When I was but a wee rug rat, I would sit transfixed for hours in front of our ECIL television every time Doordarshan Malayalam aired Kathakali performances, while my elder sister would run to the next room to escape the otherworldly figures prancing around to the loud clangs of the elathalam and the strident sounds of the chenda. At least, that’s the story my mother tells us every time a discussion on Kathakali comes up in the family. Sadly, my fascination with this 500-year-old dance-drama was short-lived. I, along with much of the rest of world, moved on to other forms of entertainment. Kathakali was relegated to something I’d see occasionally as a token representation of Kerala in tourism advertisements or in film songs where Kathakali dancers were used as props to add colour.
Now, a couple of decades later, to assuage my feelings of rootlessness, I feel a growing need to understand how early Malayali folk lived. Integral to this is knowing more about the various forms in which creativity expressed itself in a community. And which better art form to delve into than the grand spectacle that is Kathakali? So I set myself up to learn more about Kathakali in the hope that one day, when I eventually get to watch a live performance, I would be able to understand and appreciate this elaborate and complex form of storytelling.
Kathakali owes its present form to the several ritual art forms as well as theatre forms that existed in Kerala. Many indigenous ritual art forms such as Kolkali, Chakyarkoothu, Kaniarkali, Ottanthullal, and Arjuna Nritham have in some way or the other contributed to the development of Kathakali. Of all performance art forms, Theyyam (a ritual dance form), Mutiyettu (a ritual dance-drama), and Kalaripayattu (an ancient martial art form), have significantly shaped various aspects of Kathakali.
Kootiattam, the only extant Sanskrit theatre in all of India, has also significantly influenced the development of Kathakali, especially its costumes, makeup, acting techniques, and gestures.
Kathakali was formalised as a classical art form in the 17th century. Its beginnings can be traced back to Krishnanattam, or the Dance of Krishna, which was authored by Manaveda, a Zamorin of Kozhikode. The Zamorin was inspired by the Geeta Govinda (written by the Sankrit poet named Jayadeva) and created a text called Krishna Geeti. The dance-drama based on this text is known as Krishnanattam. Legend has it that the Tampuran of Kottarakkara once invited the Krishnanattam troupe to perform at his palace. The Kozhikode Zamorin, however, refused saying that the court in Kottarakkara would never be able to fully appreciate this art form. A scorned Kottarakkara Thampuran then took it upon himself to compose his own dance-drama, based on the adventures of Ram, and called it Ramanattam.

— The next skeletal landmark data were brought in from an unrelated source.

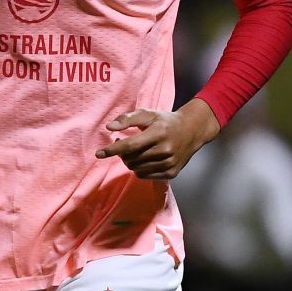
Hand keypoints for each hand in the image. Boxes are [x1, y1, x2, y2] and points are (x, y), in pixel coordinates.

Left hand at [94, 100, 219, 180]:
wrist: (192, 131)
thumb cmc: (165, 121)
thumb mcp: (148, 114)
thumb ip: (127, 119)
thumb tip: (109, 127)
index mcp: (159, 133)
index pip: (131, 145)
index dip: (113, 150)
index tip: (99, 153)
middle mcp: (165, 150)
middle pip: (131, 159)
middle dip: (122, 154)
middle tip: (123, 145)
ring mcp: (169, 163)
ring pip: (136, 169)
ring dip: (130, 161)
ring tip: (135, 151)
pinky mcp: (171, 173)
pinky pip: (144, 176)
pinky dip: (139, 169)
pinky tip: (144, 159)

Another king, Kottayam Thampuran, is credited with the creation of Kathakali as a distinct dance-drama when he wrote four plays based on stories from the Mahabharata, which were staged in a stylised form of Krishnanattam. This form was called Kathakali and became popular all across Kerala. The term is coined from the words ‘katha’ (story) and ‘kali’ (play).
How caste dictated the development of Kathakali is also fascinating. Its precursors, Koodiyattam and Krishnanattam, were performed inside temples exclusively for the gods and witnessed only by members of the higher castes. Contrarily, Kathakali was performed outside the temple walls. As a result, more people were allowed to see it, although it still excluded many people in the lower castes. In its glory days, Kathakali was taught at a kalari (training school) where the ashan (guru) would mete out rigorous training to his disciples. Eleven-hour training sessions were not unheard of and corporal punishment was the norm to shape the students into master performers.

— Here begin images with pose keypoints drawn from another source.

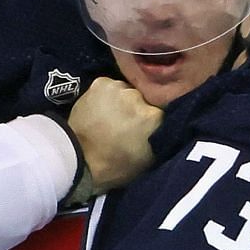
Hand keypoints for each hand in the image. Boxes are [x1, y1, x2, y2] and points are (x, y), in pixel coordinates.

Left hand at [67, 77, 162, 194]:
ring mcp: (119, 88)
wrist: (79, 160)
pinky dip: (107, 96)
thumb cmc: (117, 166)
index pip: (164, 108)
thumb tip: (170, 124)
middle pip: (146, 97)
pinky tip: (102, 110)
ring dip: (123, 100)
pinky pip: (110, 86)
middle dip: (140, 107)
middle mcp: (139, 97)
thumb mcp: (152, 157)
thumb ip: (163, 136)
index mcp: (155, 117)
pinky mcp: (101, 84)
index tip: (149, 125)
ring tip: (113, 116)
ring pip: (128, 90)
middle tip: (129, 122)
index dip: (156, 117)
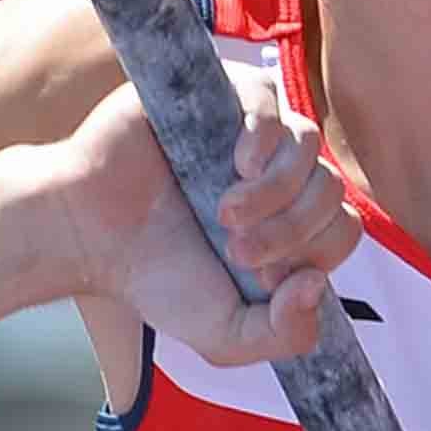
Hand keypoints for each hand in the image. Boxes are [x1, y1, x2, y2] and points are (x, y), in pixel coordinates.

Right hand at [24, 79, 359, 366]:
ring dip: (276, 191)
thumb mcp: (225, 335)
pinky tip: (237, 165)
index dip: (315, 254)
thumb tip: (318, 284)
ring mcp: (249, 131)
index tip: (260, 276)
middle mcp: (276, 175)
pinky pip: (271, 100)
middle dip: (291, 230)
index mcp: (287, 224)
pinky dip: (264, 135)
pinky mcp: (217, 95)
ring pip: (307, 144)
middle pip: (329, 188)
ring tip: (224, 213)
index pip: (342, 229)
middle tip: (235, 249)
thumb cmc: (153, 278)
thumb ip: (284, 335)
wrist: (87, 237)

A few days ago, I asked my cousin if she’d accompany me to a Kathakali performance. My rather alarmed cousin told me she’d be happy to drop me off at the venue instead. Appeals to other members of the family were also met with a lukewarm response.

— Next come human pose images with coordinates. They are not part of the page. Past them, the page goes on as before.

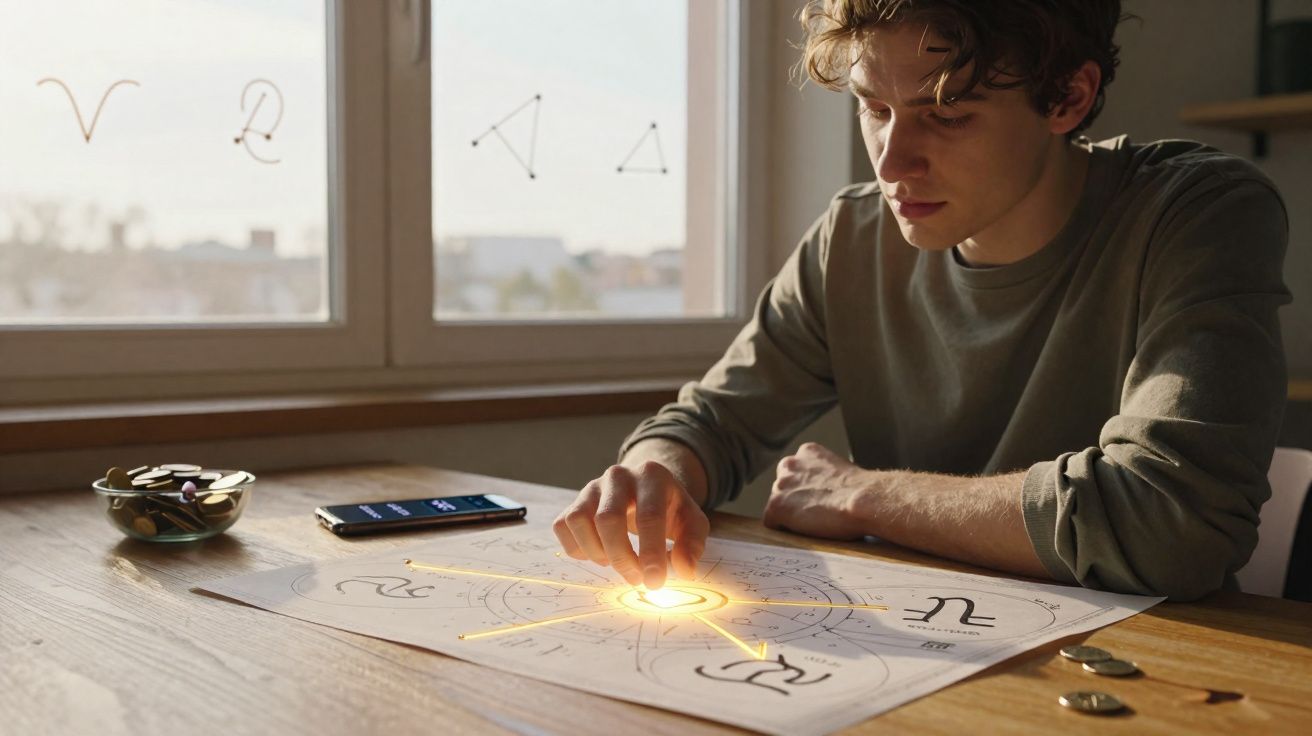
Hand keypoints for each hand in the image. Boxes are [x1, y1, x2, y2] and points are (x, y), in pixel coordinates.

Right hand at [553, 461, 709, 588]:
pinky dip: (578, 549)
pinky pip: (563, 527)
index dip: (650, 552)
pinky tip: (599, 552)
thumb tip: (684, 571)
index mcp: (652, 476)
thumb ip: (692, 545)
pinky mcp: (573, 501)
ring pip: (579, 521)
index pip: (649, 516)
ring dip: (596, 552)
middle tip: (636, 579)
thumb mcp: (691, 522)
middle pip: (608, 519)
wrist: (645, 488)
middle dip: (621, 558)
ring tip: (616, 562)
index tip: (654, 583)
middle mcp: (618, 476)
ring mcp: (592, 487)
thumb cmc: (669, 509)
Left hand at [763, 442, 873, 539]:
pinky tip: (805, 530)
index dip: (805, 489)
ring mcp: (780, 485)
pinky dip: (785, 529)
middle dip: (795, 500)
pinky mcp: (776, 506)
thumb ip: (823, 475)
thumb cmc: (861, 492)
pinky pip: (772, 523)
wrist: (864, 501)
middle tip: (816, 512)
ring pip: (778, 505)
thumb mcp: (840, 471)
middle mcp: (789, 464)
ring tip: (814, 522)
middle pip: (783, 487)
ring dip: (791, 514)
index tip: (818, 499)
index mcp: (806, 452)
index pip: (795, 473)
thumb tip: (823, 491)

Is Kathakali’s popularity waning? I hear of Kathakali being taught to international students in foreign universities, but does this translate to an increase in its audience? It is definitely one of the most recognised classical art forms in the country. However, performances that once ran the course of an entire night have now been edited into two hour recitals for modern-day audiences. Will adapting to modern conveniences help in sustaining Kathakali, or will it be seen as an end of a glorious art in its most original form?